[Opdracht 1]: Welk artikel van de WVO verplicht de school volgens de tekst over wettelijke eisen om zichtbaar en gestructureerd te werken aan het bestrijden van achterstanden?
[Opdracht 2]: Typ een deel van de tekst over wettelijke eisen letterlijk over: begin bij de woorden "De wet vraagt" en stop na "artikel 6c, WVO).".
[Opdracht 3]: Schrijf verder aan de tekst over wettelijke eisen, vanaf de laatste zin die er staat.

[Tekstfragment]:
"""

Toelichting wettelijke eisen

De wet vraagt dat de vorderingen van de leerlingen op een deugdelijke manier worden gevolgd (artikel 2, tweede lid, WVO). Dit waarborgt dat de school daadwerkelijk de ononderbroken

ontwikkeling van leerlingen voor ogen heeft in het onderwijs en ook dat het onderwijs aansluit bij de verschillende leerbehoeften van leerlingen, bijvoorbeeld als uit de vorderingen blijkt dat de

ontwikkeling stagneert. Bij deze laatste groep leerlingen zoekt de school naar mogelijke verklaringen voor de stagnatie, zodat het onderwijs daarop kan worden aangepast (artikel 2, tweede lid, WVO en artikel 6c, WVO).

Verder stelt de wet (artikel 6c, WVO) dat bij de leerlingen bij wie achterstanden zijn geconstateerd, de school zichtbaar en gestructureerd werkt aan de bestrijding van die achterstanden. Dit veronderstelt dat de school weet wie achterstanden heeft en wat de achterstand inhoudt, en dat er aanvullende activiteiten zijn waarmee de achterstanden worden bestreden. De toelichting op artikel 6c van de WVO zegt hier het volgende over: “Het onderwijs wordt zodanig ingericht dat daarbij op structurele en herkenbare wijze aandacht wordt besteed aan het bestrijden van achterstanden in het bijzonder in de beheersing van de Nederlandse taal.” Met ‘op structurele wijze’ willen we aangeven dat de aandacht voor het bestrijden van achterstanden nadrukkelijk moet zijn ingebed in het onderwijs. ‘Op herkenbare wijze’ betekent dat die specifieke aandacht ook duidelijk moet blijken in de onderwijspraktijk.

"""

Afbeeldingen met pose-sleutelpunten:
"""

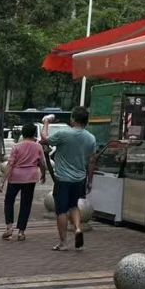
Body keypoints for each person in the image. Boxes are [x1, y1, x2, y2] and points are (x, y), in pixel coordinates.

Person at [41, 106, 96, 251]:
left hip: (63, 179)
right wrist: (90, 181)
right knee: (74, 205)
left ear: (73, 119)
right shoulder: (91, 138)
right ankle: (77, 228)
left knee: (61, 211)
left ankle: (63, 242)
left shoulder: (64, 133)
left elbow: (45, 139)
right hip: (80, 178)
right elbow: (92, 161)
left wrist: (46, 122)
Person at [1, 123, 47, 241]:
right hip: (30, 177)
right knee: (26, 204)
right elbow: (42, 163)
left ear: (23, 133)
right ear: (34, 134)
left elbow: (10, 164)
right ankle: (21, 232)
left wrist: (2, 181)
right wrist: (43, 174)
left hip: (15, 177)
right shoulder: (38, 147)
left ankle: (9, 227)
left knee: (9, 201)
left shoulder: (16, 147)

"""
"""

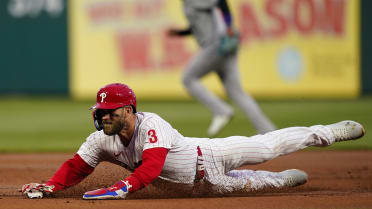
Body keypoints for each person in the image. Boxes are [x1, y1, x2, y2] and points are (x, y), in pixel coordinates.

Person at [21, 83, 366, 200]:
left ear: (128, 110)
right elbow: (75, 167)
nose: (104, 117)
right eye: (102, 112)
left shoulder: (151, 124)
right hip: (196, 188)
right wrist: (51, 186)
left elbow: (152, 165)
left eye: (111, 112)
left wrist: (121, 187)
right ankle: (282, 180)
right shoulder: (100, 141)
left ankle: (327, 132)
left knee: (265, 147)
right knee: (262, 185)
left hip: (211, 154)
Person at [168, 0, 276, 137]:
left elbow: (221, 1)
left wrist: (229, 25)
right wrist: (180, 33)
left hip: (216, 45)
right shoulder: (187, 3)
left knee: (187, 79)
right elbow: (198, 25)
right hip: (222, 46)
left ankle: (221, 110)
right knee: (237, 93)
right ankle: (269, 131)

"""

[Resultaat 1]: Artikel 6c van de WVO.

[Resultaat 2]:
De wet vraagt dat de vorderingen van de leerlingen op een deugdelijke manier worden gevolgd (artikel 2, tweede lid, WVO). Dit waarborgt dat de school daadwerkelijk de ononderbroken

ontwikkeling van leerlingen voor ogen heeft in het onderwijs en ook dat het onderwijs aansluit bij de verschillende leerbehoeften van leerlingen, bijvoorbeeld als uit de vorderingen blijkt dat de

ontwikkeling stagneert. Bij deze laatste groep leerlingen zoekt de school naar mogelijke verklaringen voor de stagnatie, zodat het onderwijs daarop kan worden aangepast (artikel 2, tweede lid, WVO en artikel 6c, WVO).

[Resultaat 3]:
Onderwijsachterstanden beperken zich niet tot taalachterstanden. Ook in andere vakken kunnen leerlingen achterstanden hebben of oplopen. Ook daarvoor dient aandacht te zijn.

De school heeft de wijze waarop het onderwijs wordt afgestemd op de voortgang in de ontwikkeling van leerlingen in het schoolplan beschreven (artikel 24, vierde lid, onder a, WVO).

OP3. Didactisch handelen

Het didactisch handelen van de leraren stelt leerlingen in staat tot leren en ontwikkelen.

(16)

Basiskwaliteit

De leraren plannen en structureren hun handelen met behulp van informatie die zij over leerlingen hebben. Zij zorgen ervoor dat het niveau van hun lessen past bij het beoogde eindniveau van leerlingen. De aangeboden leerstof is logisch opgebouwd binnen een reeks van lessen alsook binnen één les.

De leraren creëren een leerklimaat waardoor leerlingen actief en betrokken zijn. Met geschikte opdrachten en heldere uitleg structureert de leraar het onderwijsaanbod zodanig dat de leerling zich het totale leerstofaanbod eigen kan maken.

De leraren stemmen de instructies, begeleiding, opdrachten en onderwijstijd af op de behoeften van groepen en/of individuele leerlingen. De afstemming is zowel op ondersteuning als op uitdaging gericht, afhankelijk van de behoeften van leerlingen.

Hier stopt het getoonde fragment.